In the smallest configuration, with no fans to aid airflow, the temperatures were obviously higher, but still not unreasonably so and I experienced no throttling in any of the three tests with either the CPU or GPU. In this configuration, the removal of the side mesh panels did make a measurable difference for the CPU temps, but only 1.5 degree improvement for the GPU.
With the top panel set to the medium configuration, and the addition of two Phanteks T30 fans set to exhaust at a fixed 800 rpm, the temperatures were what I would call excellent in such a small, air cooled system. During any of the testing, I was able to place my hand above the fans and feel how effectively they were pulling the hot air out of the system.
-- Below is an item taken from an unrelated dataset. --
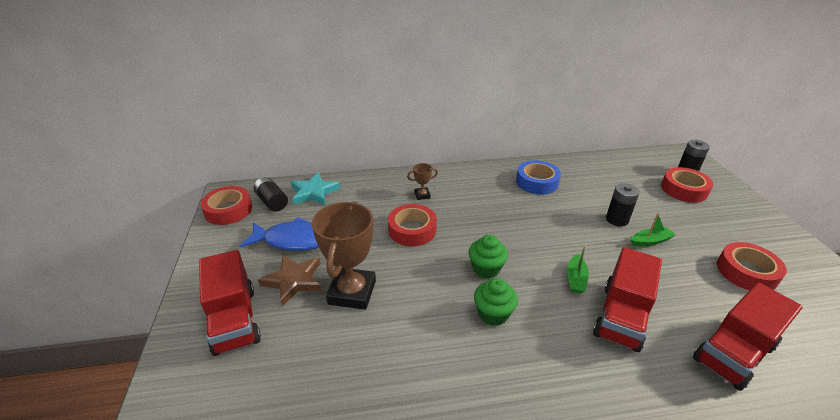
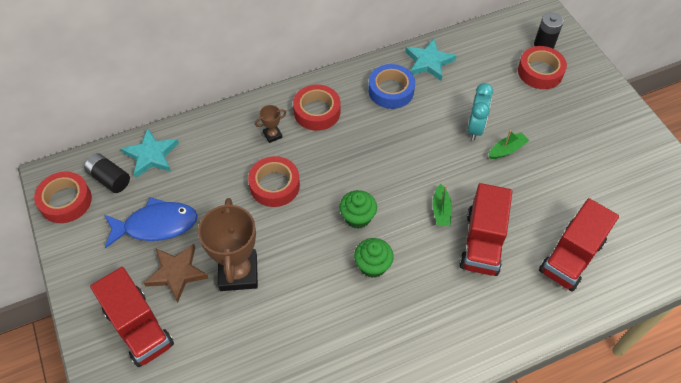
camera: 15 degrees left, 20 degrees up
black battery [606,183,640,226] -> turquoise clock [467,83,493,141]
red tape [717,242,787,290] -> red tape moved to [293,85,340,131]
none -> turquoise star [405,39,457,81]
With the mesh side panels removed, the temperature difference was negligible on either the CPU or GPU. Having fans pulling air through the system really helps the Shift XT, and this would be the configuration I’d most recommend to someone interested in this enclosure.
The temperatures in this configuration were why I elected not to test this case with an AIO. In this case, if using an AIO for the CPU, the top radiator is not only going to impede the exhausting of hot air from the GPU, but the hot air from the GPU is going to interact with the fins of the radiator, lowering its efficiency. If one absolutely wanted to populate an AIO radiator in the top, I would actually recommend using a hybrid cooled GPU, as the GPU is going to be the major heat producer in most systems today.